As the name suggests, the temple is situated at the meeting point of land (Tanah) and sea (Lot). There are several temples along the stretch of the sea. The main temple is dedicated to the Goddess of the Sea, Betara Tengah Segara. The temple is actually a rock formation that has been shaped by natural forces over the years. To protect the temple, the cliffs had been reinforced with concrete and the tripods sunk into the sea as breakwaters.
The elements of nature at work here would amaze you.
Pura Luhur Uluwatu
Uluwatu Temple is yet another must-visit landmark in my opinion. Ulu, means ‘lands end’, and watu, means “‘rock’. Uluwatu, rocks at where lands end. Built in the 11th century, it is a classic representation of Balinese architecture. Until the beginning of 20th Century, only princes of Denpasar were allowed to worship here.

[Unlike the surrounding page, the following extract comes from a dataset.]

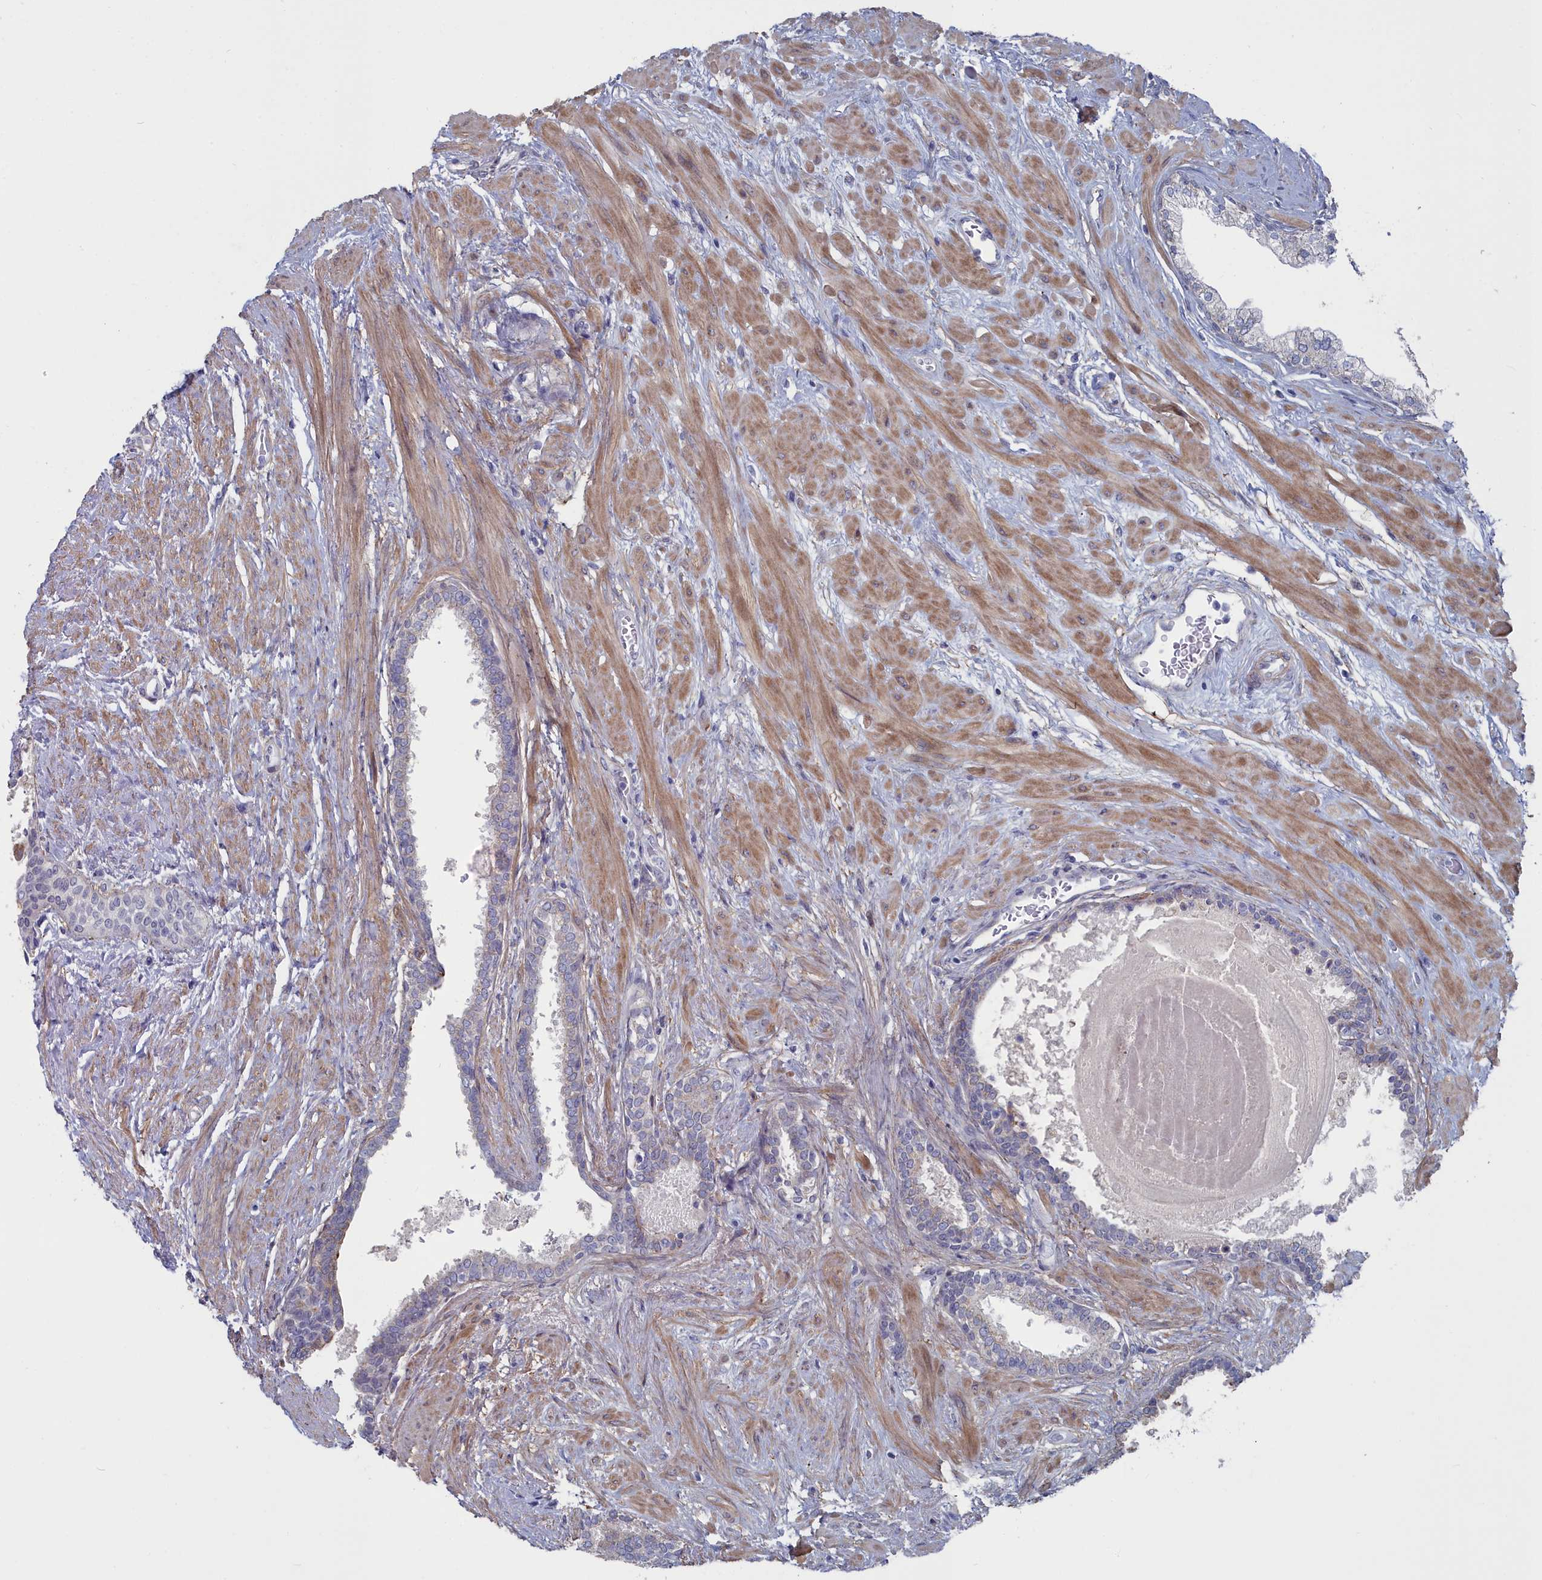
{"staining": {"intensity": "weak", "quantity": "25%-75%", "location": "cytoplasmic/membranous"}, "tissue": "prostate", "cell_type": "Glandular cells", "image_type": "normal", "snomed": [{"axis": "morphology", "description": "Normal tissue, NOS"}, {"axis": "topography", "description": "Prostate"}], "caption": "Glandular cells exhibit weak cytoplasmic/membranous staining in approximately 25%-75% of cells in benign prostate. The staining was performed using DAB (3,3'-diaminobenzidine), with brown indicating positive protein expression. Nuclei are stained blue with hematoxylin.", "gene": "SHISAL2A", "patient": {"sex": "male", "age": 57}}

Perched on the cliff overlooking the ocean with breaking surf of Uluwatu Beach, come here for the dramatic sunset view. There is no need for knowledge about her history and the architecture, the views would take your breath away.
There are endless temples in Bali and visiting most of the famous ones would take days to finish. After these three temples, others would pale in comparison. Making use of elements of nature, these architectural monuments definitely stood the test of time and will continue to impress and awe for many more centuries to come.
The Chinese philosopher, Lin Yutang, puts it the best, “Architecture at its best is when one is amidst it, but forgetting that we are in a place where nature ends and art begins.”
Let your visit to Bali not be just about the underwater adventure, but also a journey into Bali’s glorious and mystical past.